(Extracted records)
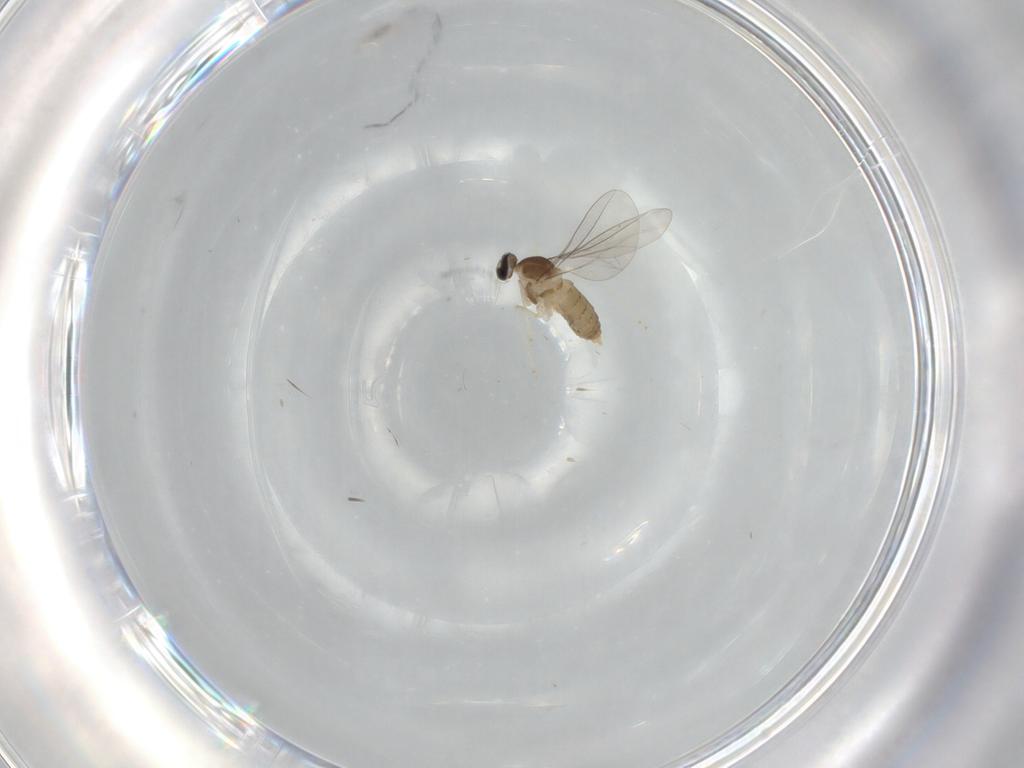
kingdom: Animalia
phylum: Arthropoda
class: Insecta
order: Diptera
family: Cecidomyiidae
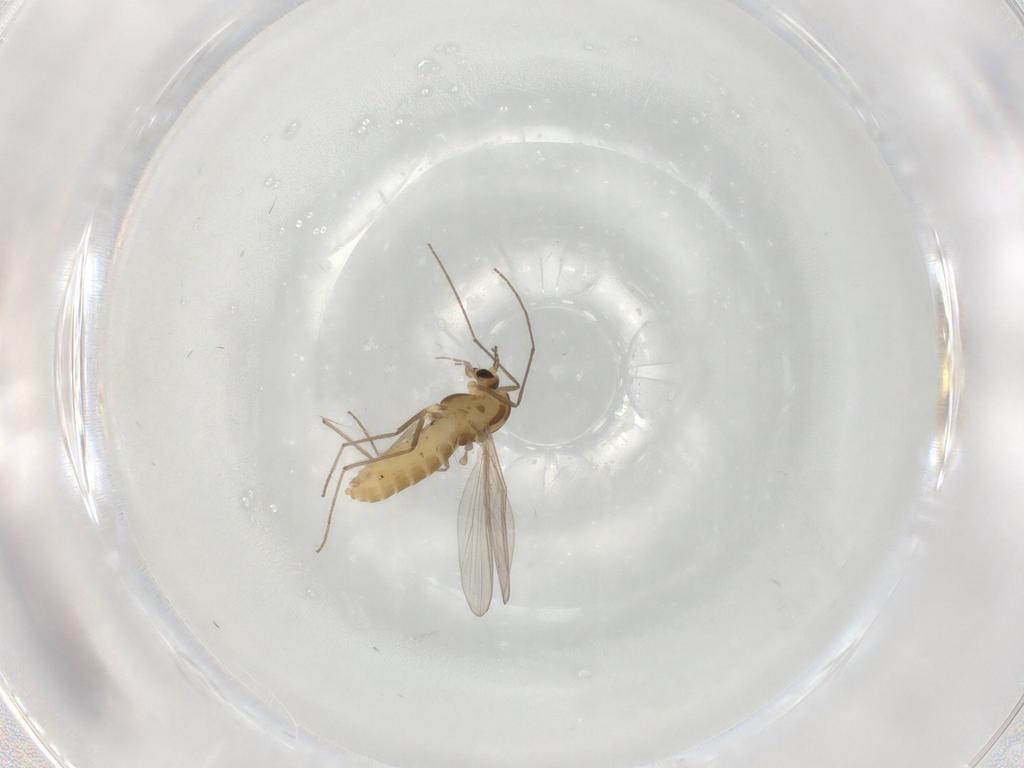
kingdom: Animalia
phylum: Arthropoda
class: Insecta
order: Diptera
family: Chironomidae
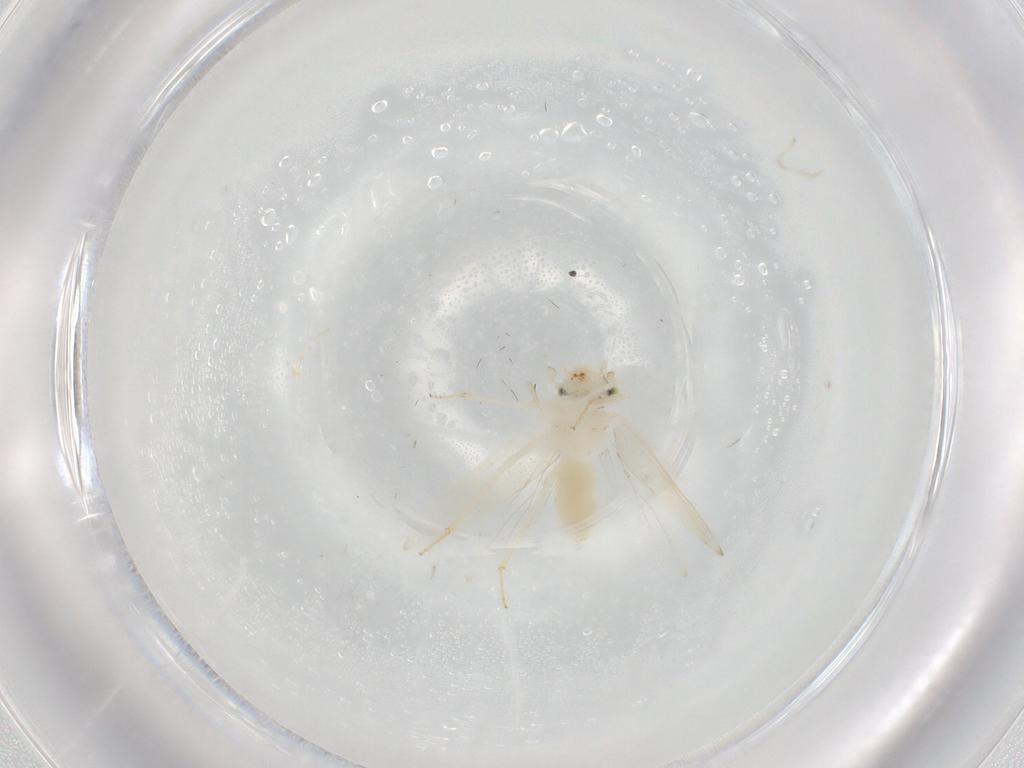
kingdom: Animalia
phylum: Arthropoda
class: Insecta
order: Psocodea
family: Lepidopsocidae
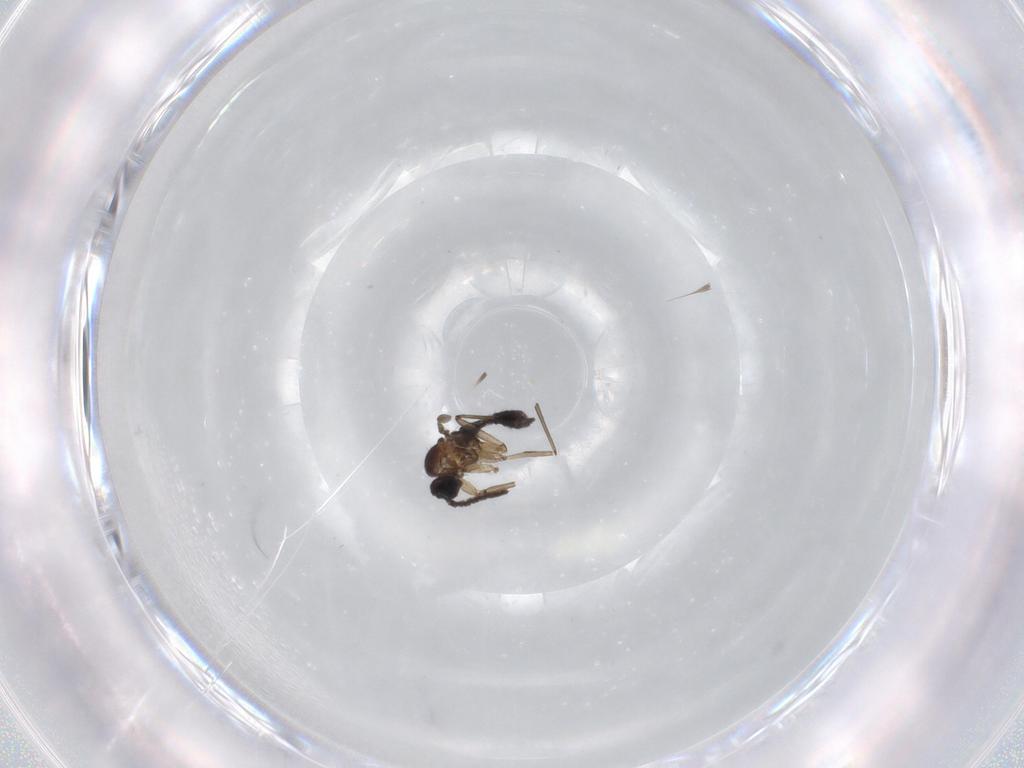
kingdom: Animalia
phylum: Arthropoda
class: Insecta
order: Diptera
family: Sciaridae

## What is expected
Please pull out every text line from all the records above, word for word, and leave the pictures out of your answer.

## The response
kingdom: Animalia
phylum: Arthropoda
class: Insecta
order: Diptera
family: Cecidomyiidae
kingdom: Animalia
phylum: Arthropoda
class: Insecta
order: Diptera
family: Chironomidae
kingdom: Animalia
phylum: Arthropoda
class: Insecta
order: Psocodea
family: Lepidopsocidae
kingdom: Animalia
phylum: Arthropoda
class: Insecta
order: Diptera
family: Sciaridae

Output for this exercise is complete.